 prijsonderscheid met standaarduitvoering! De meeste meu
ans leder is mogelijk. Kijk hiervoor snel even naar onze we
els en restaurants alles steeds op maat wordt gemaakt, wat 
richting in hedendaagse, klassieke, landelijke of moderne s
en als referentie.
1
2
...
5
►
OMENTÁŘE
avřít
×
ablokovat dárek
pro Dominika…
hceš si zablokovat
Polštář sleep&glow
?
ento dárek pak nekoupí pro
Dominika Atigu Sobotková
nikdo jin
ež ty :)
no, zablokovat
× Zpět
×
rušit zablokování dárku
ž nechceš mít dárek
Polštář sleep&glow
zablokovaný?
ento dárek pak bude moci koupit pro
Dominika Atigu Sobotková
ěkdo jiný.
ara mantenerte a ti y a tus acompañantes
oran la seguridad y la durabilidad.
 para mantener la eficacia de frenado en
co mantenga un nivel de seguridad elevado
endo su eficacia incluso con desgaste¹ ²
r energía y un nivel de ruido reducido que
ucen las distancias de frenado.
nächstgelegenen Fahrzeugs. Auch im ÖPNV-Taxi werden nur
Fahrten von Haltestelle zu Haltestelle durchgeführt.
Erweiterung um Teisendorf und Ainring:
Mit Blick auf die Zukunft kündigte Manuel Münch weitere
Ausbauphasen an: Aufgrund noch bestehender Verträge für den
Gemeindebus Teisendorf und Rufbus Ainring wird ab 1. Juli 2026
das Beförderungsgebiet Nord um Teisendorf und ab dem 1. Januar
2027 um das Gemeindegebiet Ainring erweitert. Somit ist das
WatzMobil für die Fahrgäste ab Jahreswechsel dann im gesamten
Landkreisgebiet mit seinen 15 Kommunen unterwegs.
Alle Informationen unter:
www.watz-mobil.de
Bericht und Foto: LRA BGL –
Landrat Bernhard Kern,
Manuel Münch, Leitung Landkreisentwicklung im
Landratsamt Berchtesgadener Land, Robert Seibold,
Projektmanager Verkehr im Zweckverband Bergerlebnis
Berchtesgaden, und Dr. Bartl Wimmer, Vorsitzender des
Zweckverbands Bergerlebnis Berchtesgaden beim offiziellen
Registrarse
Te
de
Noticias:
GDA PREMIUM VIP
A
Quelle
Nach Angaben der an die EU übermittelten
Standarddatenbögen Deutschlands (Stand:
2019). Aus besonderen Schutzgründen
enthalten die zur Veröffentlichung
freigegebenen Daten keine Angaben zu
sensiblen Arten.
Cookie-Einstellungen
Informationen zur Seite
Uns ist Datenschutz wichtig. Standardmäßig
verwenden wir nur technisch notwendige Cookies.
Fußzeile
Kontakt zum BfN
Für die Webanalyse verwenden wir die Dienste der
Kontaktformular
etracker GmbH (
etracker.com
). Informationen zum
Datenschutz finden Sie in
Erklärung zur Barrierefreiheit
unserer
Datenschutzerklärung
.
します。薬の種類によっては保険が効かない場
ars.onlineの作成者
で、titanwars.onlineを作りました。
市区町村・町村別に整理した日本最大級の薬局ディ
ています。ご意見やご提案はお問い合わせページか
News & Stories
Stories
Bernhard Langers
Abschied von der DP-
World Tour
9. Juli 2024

* * *

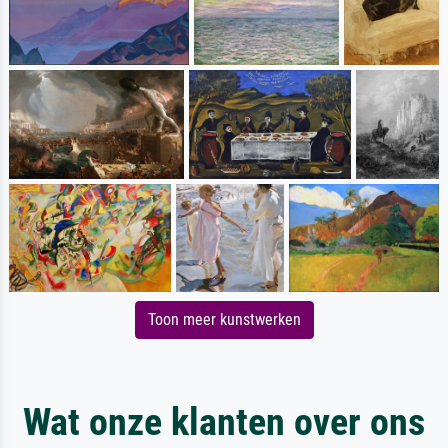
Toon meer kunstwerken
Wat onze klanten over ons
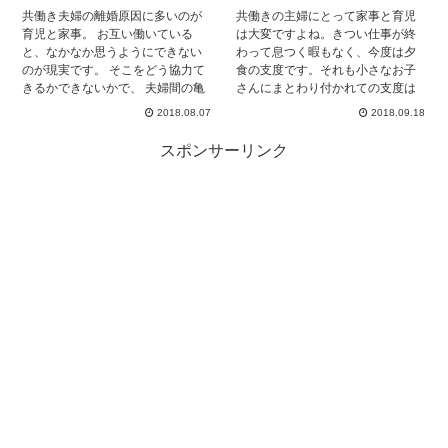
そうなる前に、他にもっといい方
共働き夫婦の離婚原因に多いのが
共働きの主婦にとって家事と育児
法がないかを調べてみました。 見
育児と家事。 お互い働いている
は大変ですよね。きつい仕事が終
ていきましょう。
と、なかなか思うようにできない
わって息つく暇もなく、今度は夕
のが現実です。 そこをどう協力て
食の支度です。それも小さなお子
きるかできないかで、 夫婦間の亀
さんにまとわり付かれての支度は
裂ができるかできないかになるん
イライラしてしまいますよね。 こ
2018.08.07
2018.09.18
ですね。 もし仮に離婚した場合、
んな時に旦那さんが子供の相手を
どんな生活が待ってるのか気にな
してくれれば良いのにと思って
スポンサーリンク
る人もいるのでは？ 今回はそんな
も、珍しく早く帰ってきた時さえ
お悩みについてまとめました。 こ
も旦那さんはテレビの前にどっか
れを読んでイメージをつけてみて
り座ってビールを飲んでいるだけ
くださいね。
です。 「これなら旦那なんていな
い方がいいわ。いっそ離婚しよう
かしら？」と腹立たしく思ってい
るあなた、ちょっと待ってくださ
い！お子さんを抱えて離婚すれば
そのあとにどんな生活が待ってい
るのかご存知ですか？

...

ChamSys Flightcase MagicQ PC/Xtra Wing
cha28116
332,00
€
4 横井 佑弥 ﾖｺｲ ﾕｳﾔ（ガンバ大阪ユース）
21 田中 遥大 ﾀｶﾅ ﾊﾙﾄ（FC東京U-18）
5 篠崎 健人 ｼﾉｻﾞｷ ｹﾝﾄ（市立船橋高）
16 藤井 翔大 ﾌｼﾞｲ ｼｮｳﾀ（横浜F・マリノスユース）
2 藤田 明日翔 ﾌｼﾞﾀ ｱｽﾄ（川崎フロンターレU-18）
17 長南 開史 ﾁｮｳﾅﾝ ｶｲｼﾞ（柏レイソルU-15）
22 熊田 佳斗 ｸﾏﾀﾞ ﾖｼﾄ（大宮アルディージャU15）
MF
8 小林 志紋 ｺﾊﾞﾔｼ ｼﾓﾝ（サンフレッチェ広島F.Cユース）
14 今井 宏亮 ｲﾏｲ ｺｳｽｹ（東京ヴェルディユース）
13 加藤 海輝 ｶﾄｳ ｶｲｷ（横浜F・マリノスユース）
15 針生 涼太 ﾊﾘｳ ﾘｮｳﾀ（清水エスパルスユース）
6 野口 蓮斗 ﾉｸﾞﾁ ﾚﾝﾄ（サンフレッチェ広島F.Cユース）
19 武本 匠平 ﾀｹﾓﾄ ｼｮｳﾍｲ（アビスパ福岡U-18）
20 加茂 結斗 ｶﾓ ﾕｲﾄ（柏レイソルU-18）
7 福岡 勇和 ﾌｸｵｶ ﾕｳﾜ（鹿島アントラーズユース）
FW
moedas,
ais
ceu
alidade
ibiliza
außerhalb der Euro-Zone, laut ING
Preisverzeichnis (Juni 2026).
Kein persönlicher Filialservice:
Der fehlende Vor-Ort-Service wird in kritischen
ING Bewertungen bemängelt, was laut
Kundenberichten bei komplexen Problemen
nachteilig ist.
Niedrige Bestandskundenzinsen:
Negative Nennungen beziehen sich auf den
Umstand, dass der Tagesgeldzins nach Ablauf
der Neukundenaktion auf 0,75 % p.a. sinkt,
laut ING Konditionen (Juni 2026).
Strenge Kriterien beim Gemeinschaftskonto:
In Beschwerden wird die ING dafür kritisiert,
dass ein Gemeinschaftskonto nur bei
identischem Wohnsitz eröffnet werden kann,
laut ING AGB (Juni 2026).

• _REQUIRED WORK_:
Copy the lines from the one with "Toon meer kunstwerken" up to and including the one with "Wat onze klanten over ons", but swap "kunstwerken" for "schilderijen" and keep everything else the same.

• _EXPECTED ANSWER_:
Toon meer schilderijen
Wat onze klanten over ons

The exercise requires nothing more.